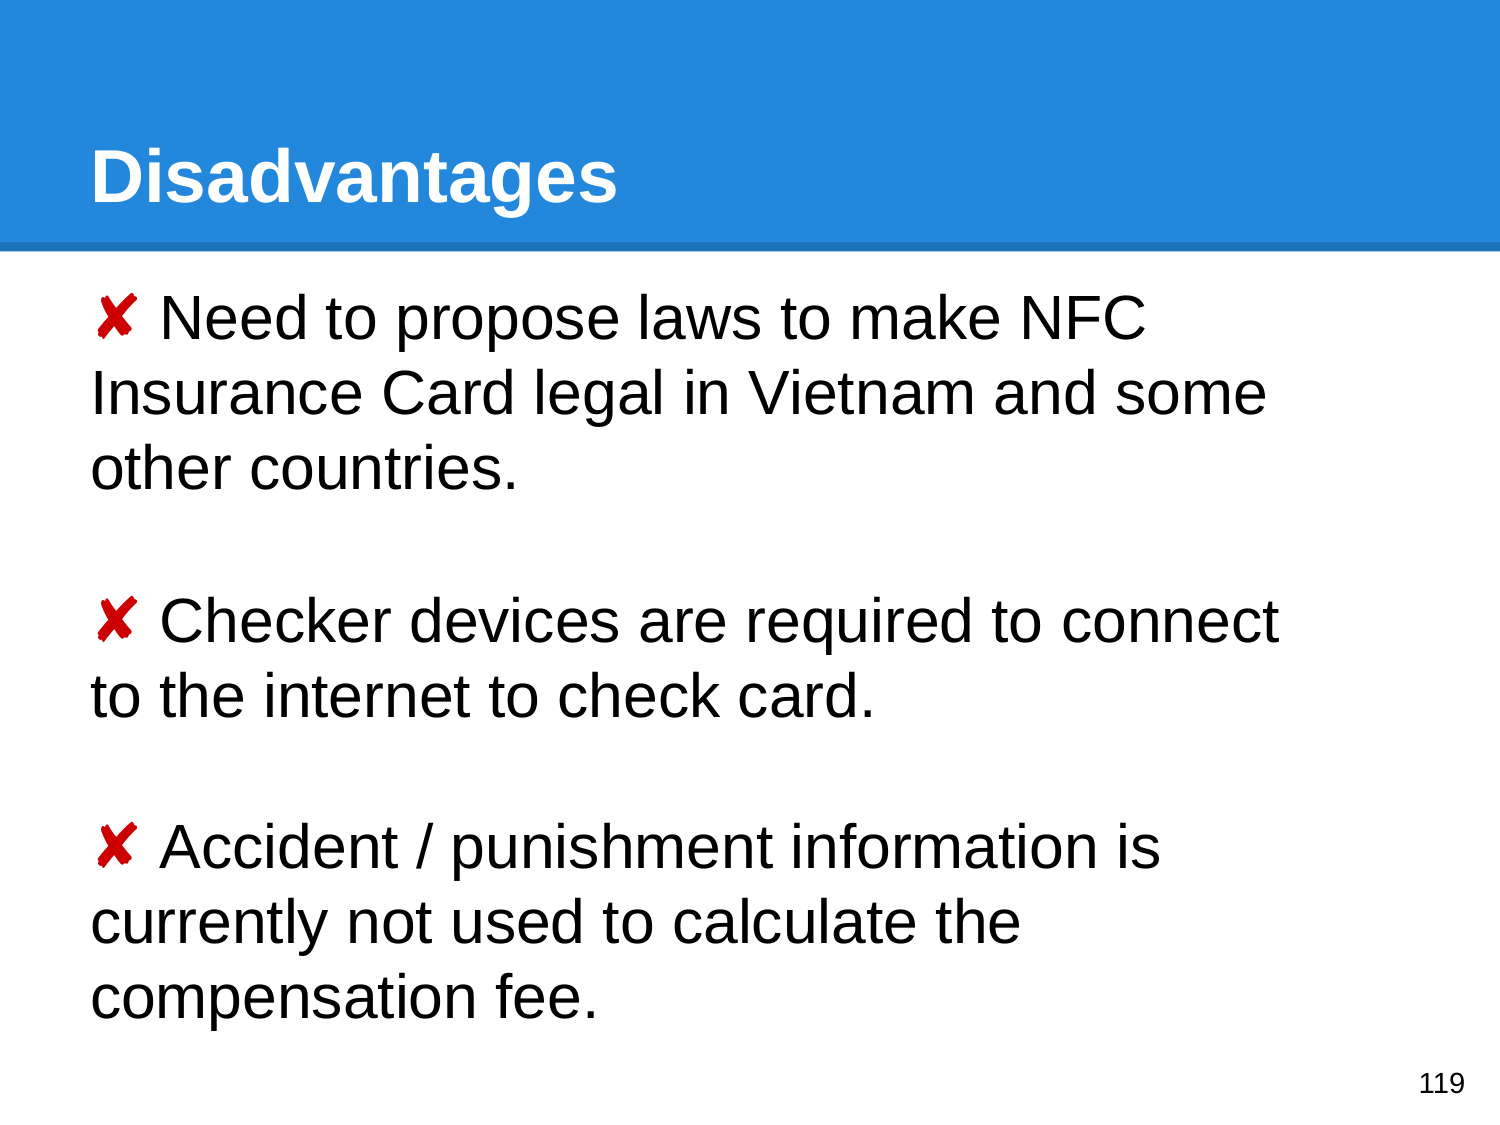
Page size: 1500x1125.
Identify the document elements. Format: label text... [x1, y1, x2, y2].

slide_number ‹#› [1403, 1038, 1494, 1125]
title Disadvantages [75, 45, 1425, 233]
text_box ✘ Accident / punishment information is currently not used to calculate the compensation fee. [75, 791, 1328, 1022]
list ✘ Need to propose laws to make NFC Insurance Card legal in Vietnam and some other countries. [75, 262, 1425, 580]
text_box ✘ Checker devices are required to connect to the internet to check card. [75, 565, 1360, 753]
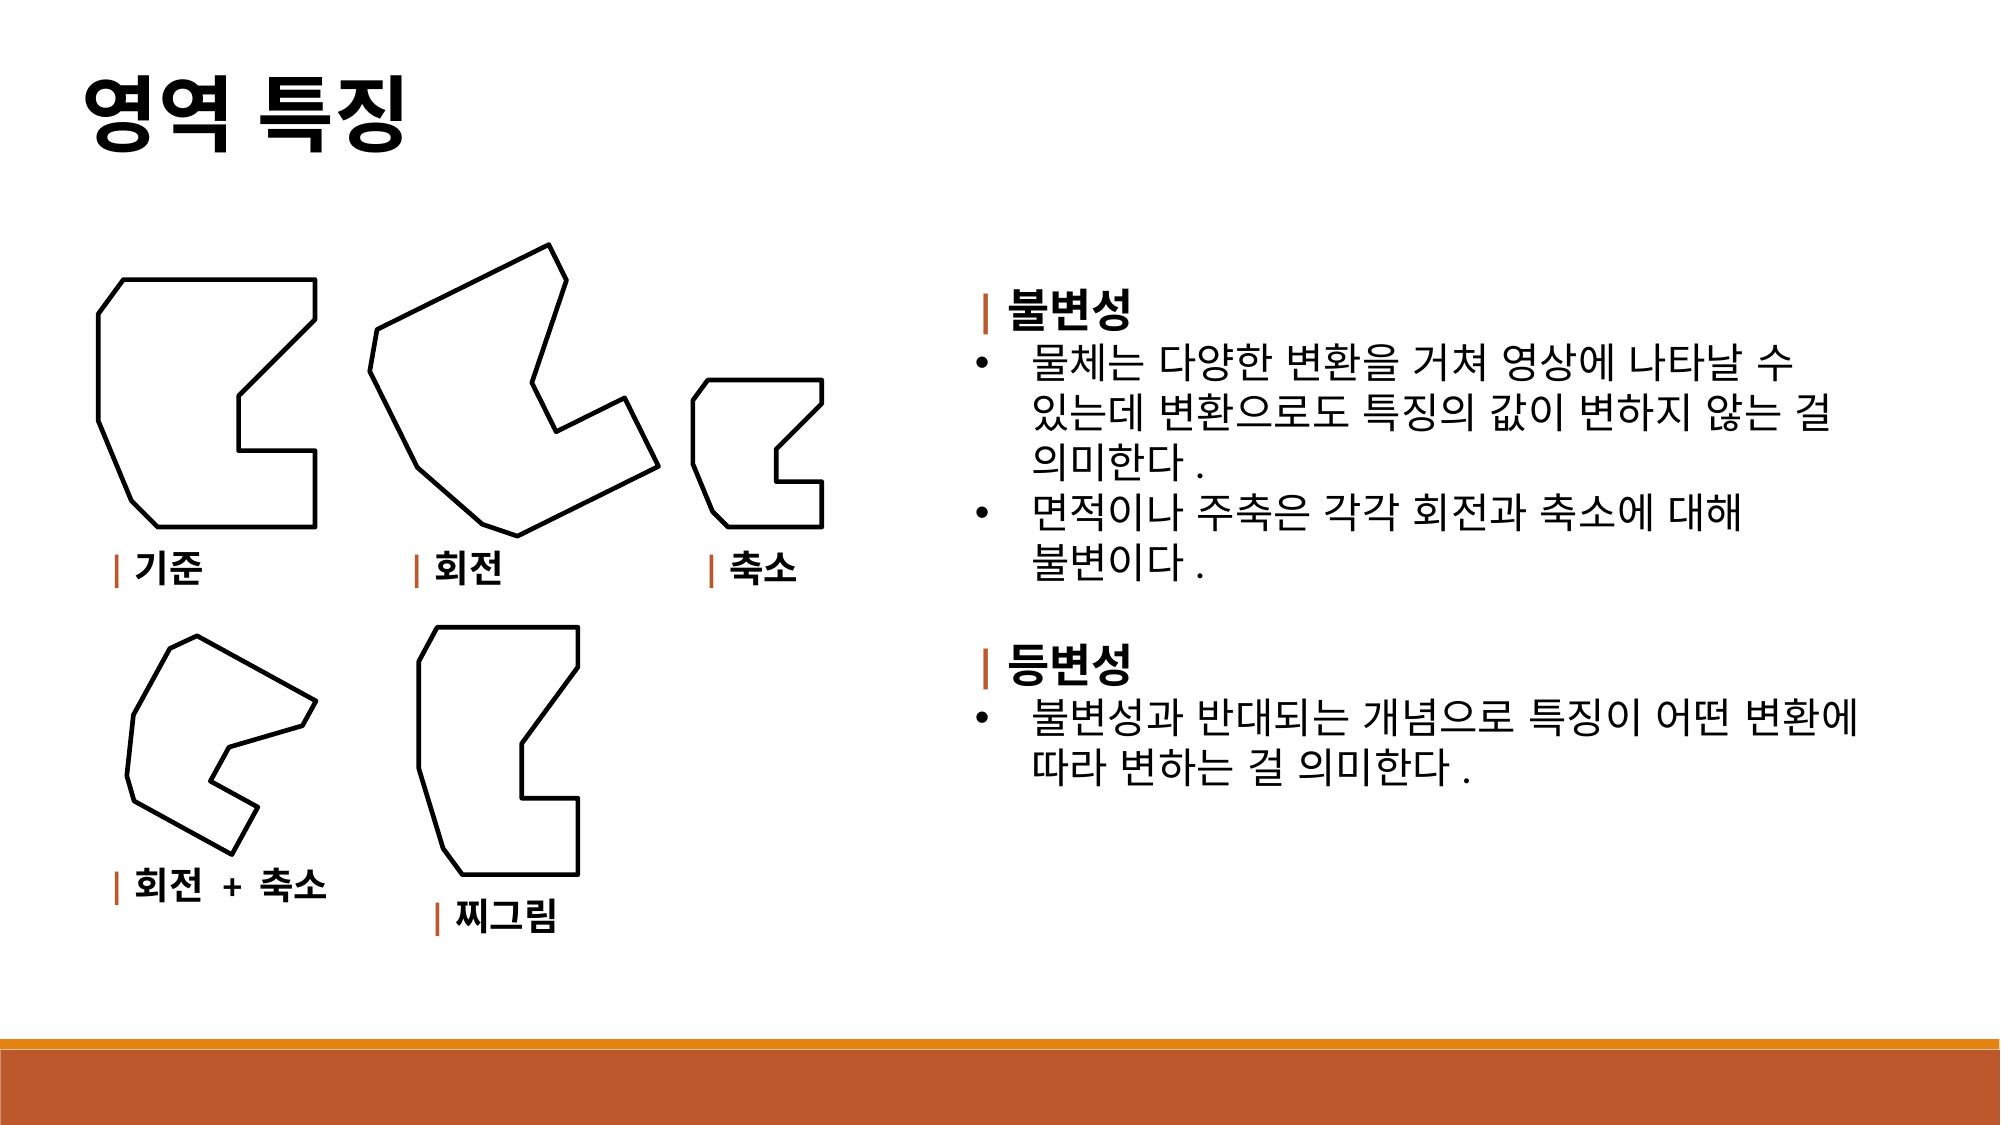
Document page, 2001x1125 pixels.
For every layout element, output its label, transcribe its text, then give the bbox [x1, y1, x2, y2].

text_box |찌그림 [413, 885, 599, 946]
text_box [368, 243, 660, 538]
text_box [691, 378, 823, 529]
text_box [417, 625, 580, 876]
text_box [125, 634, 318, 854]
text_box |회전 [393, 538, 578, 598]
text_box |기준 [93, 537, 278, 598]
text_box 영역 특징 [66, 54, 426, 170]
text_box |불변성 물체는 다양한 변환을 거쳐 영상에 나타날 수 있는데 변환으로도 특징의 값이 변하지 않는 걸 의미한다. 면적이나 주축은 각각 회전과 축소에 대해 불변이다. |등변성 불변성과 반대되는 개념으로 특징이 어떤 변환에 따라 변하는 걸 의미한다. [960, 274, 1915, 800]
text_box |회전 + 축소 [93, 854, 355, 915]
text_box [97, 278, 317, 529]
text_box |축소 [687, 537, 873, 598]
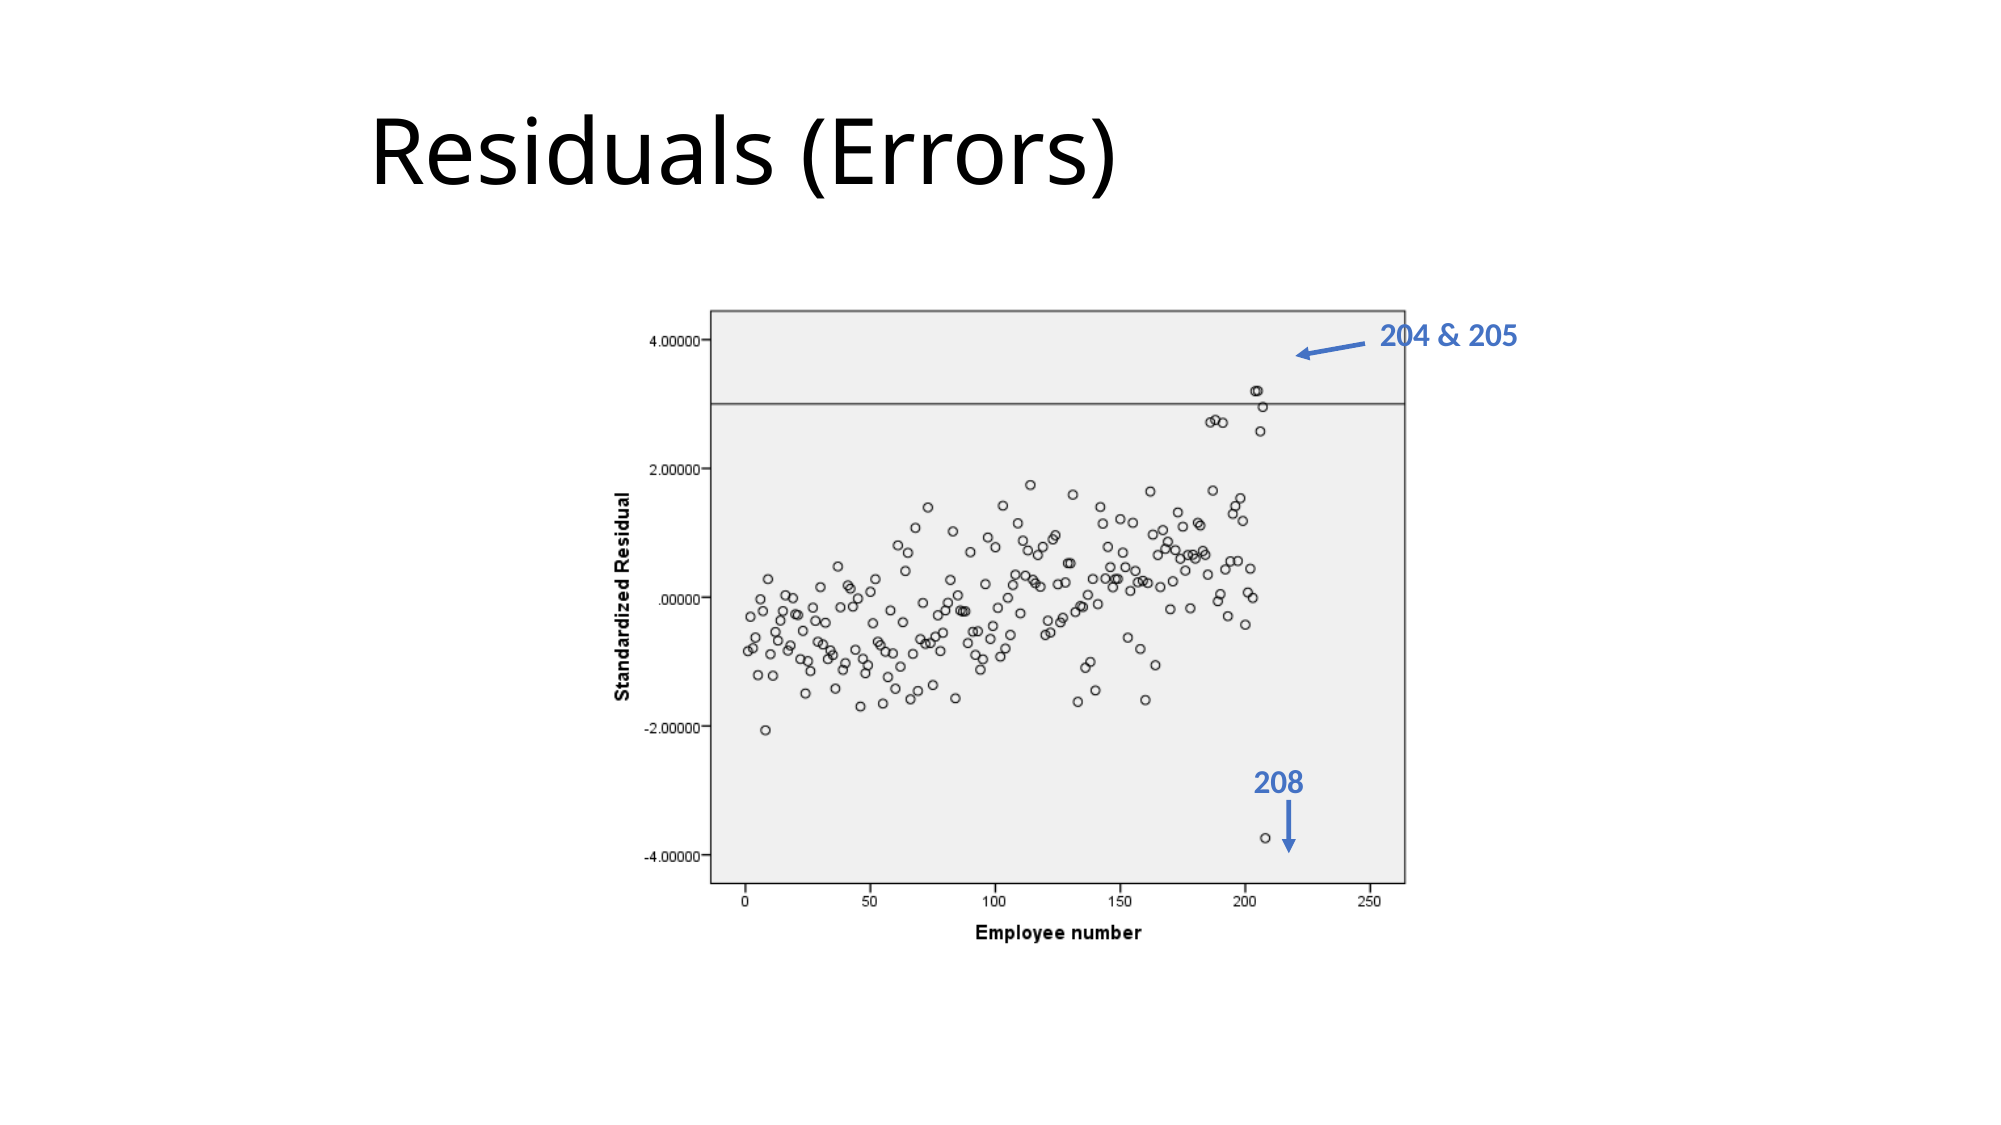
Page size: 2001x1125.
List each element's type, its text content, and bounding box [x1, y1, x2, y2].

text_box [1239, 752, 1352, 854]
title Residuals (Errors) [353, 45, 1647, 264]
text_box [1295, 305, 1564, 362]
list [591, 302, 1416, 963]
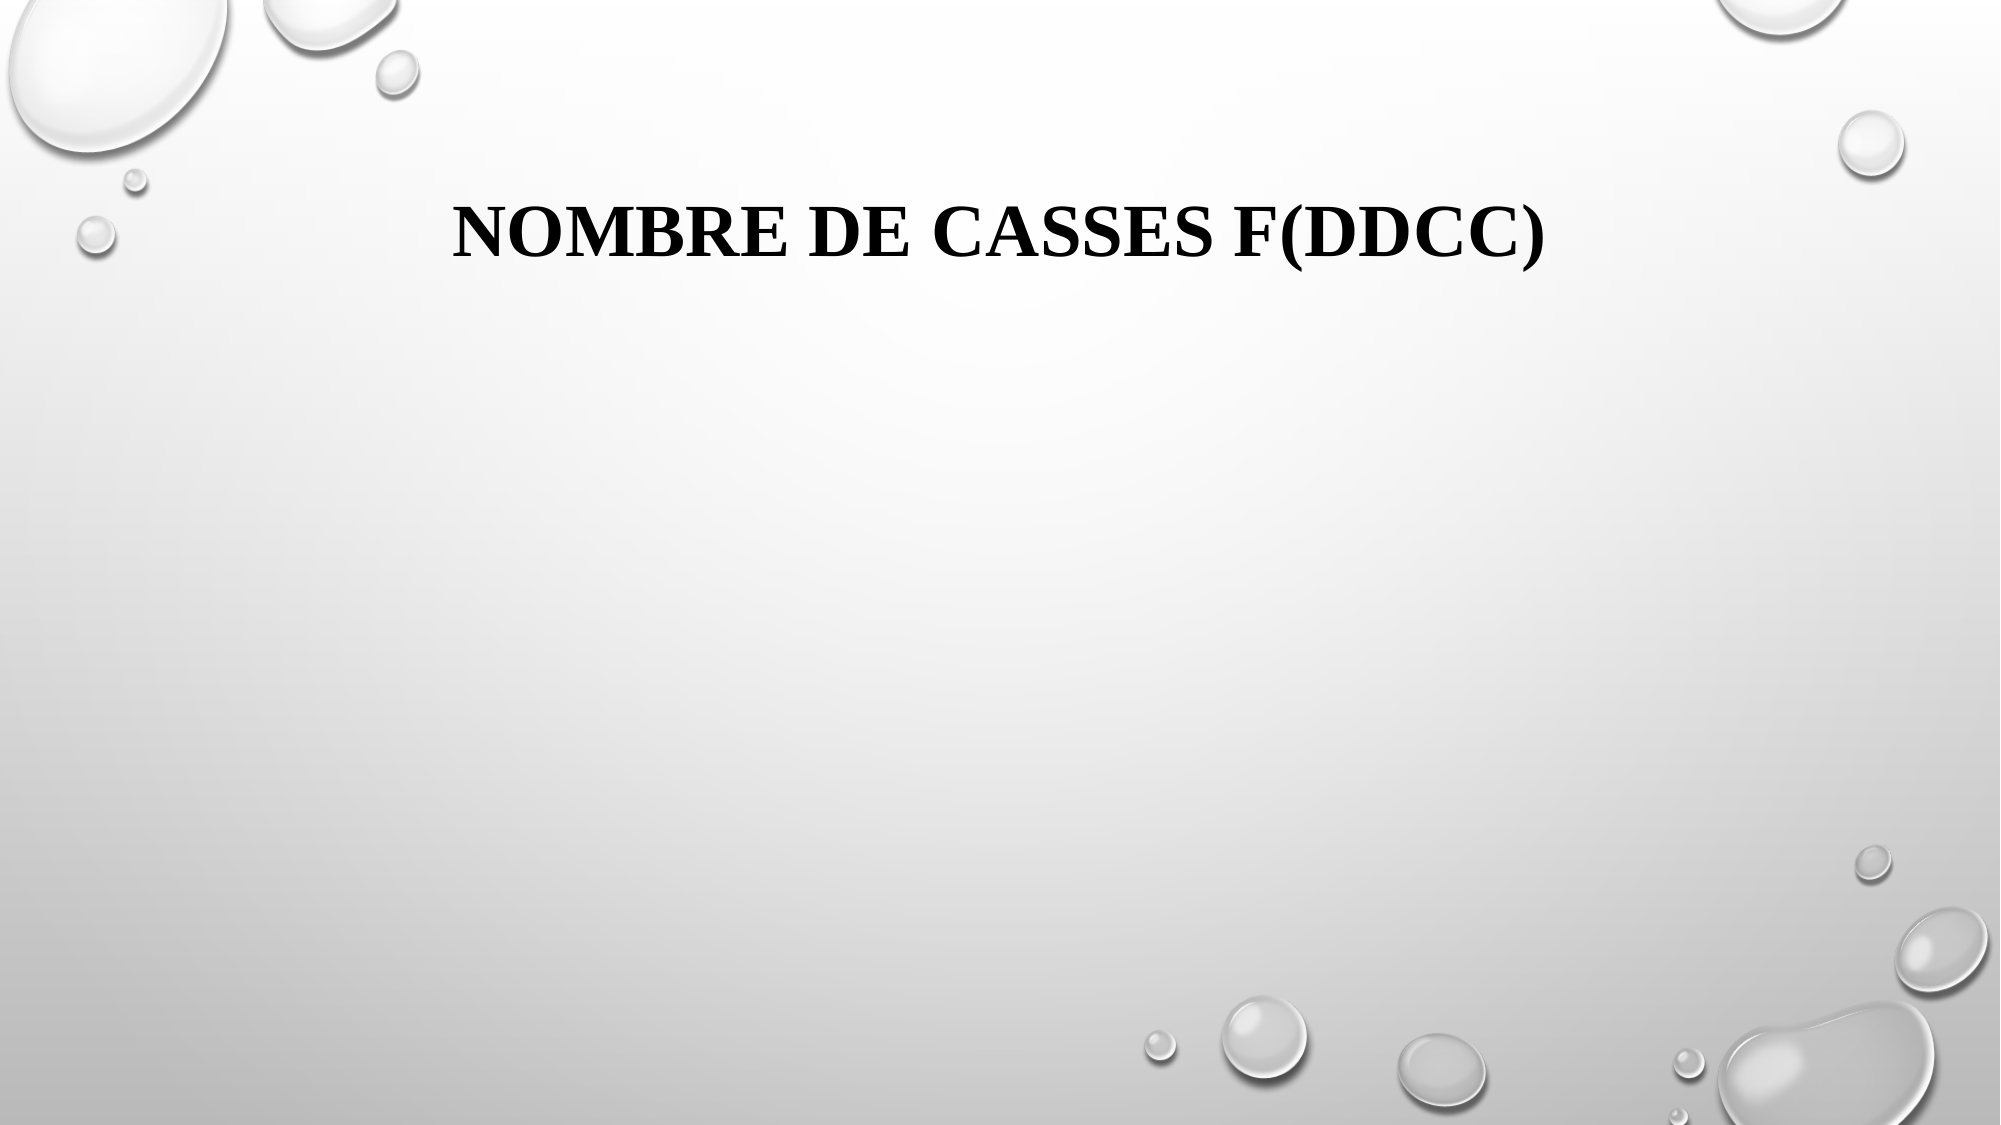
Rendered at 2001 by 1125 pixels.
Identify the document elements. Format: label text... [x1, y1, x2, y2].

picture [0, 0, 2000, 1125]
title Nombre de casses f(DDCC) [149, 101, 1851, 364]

• Requirement: Please transcribe the whole listing above exactly, with the images left out.

• Written answer:
Page size: 1500x1125.
Identify the document elements. Format: label text... [x1, y1, x2, y2].

slide_number ‹#› [1403, 1038, 1494, 1125]
title Disadvantages [75, 45, 1425, 233]
text_box ✘ Accident / punishment information is currently not used to calculate the compensation fee. [75, 791, 1328, 1022]
list ✘ Need to propose laws to make NFC Insurance Card legal in Vietnam and some other countries. [75, 262, 1425, 580]
text_box ✘ Checker devices are required to connect to the internet to check card. [75, 565, 1360, 753]
Document page, 2001x1125 pixels.
For every layout element, output its label, transcribe its text, then give the bbox [x1, y1, x2, y2].

text_box |찌그림 [413, 885, 599, 946]
text_box [368, 243, 660, 538]
text_box [691, 378, 823, 529]
text_box [417, 625, 580, 876]
text_box [125, 634, 318, 854]
text_box |회전 [393, 538, 578, 598]
text_box |기준 [93, 537, 278, 598]
text_box 영역 특징 [66, 54, 426, 170]
text_box |불변성 물체는 다양한 변환을 거쳐 영상에 나타날 수 있는데 변환으로도 특징의 값이 변하지 않는 걸 의미한다. 면적이나 주축은 각각 회전과 축소에 대해 불변이다. |등변성 불변성과 반대되는 개념으로 특징이 어떤 변환에 따라 변하는 걸 의미한다. [960, 274, 1915, 800]
text_box |회전 + 축소 [93, 854, 355, 915]
text_box [97, 278, 317, 529]
text_box |축소 [687, 537, 873, 598]
Page size: 2001x1125.
List each element's type, its text content, and bounding box [x1, y1, x2, y2].

text_box [1239, 752, 1352, 854]
title Residuals (Errors) [353, 45, 1647, 264]
text_box [1295, 305, 1564, 362]
list [591, 302, 1416, 963]
Rendered at 2001 by 1125 pixels.
Identify the document elements. Format: label text... [x1, y1, x2, y2].

picture [0, 0, 2000, 1125]
title Nombre de casses f(DDCC) [149, 101, 1851, 364]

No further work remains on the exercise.